EXERCISE OBJECTIVE
Repeat, word for word, the stretch of the mental capacity text from "According to the" through "women than men.".

TEXT SEGMENT
——

Every day we make decisions about our lives. The ability to make these decisions is called mental capacity. If someone has difficulties that mean they cannot make decisions anymore, they will need help managing their finances.
Accidents, strokes, brain injuries and Parkinson’s disease can also affect someone’s ability to make their own decisions. Handling your financial affairs can become virtually impossible, which is why charities, care homes and specialists who care for the elderly or vulnerable recommend everyone plan’s ahead for these unforeseen circumstances.
According to the Alzheimer’s Society, more than 1 million people in the UK will have dementia by 2025. More than 1 in 5 people over 85 already suffer from this, with rates significantly higher amongst women than men.
Risks of not having a Lasting Power of Attorney
If a person loses mental capacity without an LPA in place, the government steps in and appoints a neutral figure. Sadly, many people assume that they would automatically have this authority over their spouse, parents or siblings which is misguided. If a person does not have the mental capacity to make decisions, then by law someone must.

——

MATERIAL SHOWN
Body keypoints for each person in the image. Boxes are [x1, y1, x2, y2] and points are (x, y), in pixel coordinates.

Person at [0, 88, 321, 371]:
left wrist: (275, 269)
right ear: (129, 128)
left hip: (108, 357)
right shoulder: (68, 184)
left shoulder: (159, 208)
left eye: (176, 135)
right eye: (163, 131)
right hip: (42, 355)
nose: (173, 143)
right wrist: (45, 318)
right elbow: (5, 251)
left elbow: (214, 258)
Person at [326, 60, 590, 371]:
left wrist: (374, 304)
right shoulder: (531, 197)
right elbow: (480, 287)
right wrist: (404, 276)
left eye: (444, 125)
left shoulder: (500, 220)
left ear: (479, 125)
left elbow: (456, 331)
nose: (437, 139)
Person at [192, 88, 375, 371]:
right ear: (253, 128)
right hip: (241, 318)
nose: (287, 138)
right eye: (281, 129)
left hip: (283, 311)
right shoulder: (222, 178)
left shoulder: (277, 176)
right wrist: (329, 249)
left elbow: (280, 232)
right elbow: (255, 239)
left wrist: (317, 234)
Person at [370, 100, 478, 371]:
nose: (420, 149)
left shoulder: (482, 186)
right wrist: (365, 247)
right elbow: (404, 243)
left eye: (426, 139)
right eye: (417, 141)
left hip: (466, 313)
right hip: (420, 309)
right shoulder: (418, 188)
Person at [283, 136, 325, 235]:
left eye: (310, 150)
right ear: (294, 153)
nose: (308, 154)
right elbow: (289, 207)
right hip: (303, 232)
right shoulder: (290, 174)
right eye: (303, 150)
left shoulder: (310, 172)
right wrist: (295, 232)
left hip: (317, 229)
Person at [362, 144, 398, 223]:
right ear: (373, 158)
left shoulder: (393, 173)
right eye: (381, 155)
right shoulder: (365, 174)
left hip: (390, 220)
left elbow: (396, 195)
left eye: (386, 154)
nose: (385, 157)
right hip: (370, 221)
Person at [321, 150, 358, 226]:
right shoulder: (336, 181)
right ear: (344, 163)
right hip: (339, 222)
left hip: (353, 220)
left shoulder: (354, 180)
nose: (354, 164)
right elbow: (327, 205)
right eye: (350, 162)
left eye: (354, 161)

——

OUTPUT OF THE TASK
According to the Alzheimer’s Society, more than 1 million people in the UK will have dementia by 2025. More than 1 in 5 people over 85 already suffer from this, with rates significantly higher amongst women than men.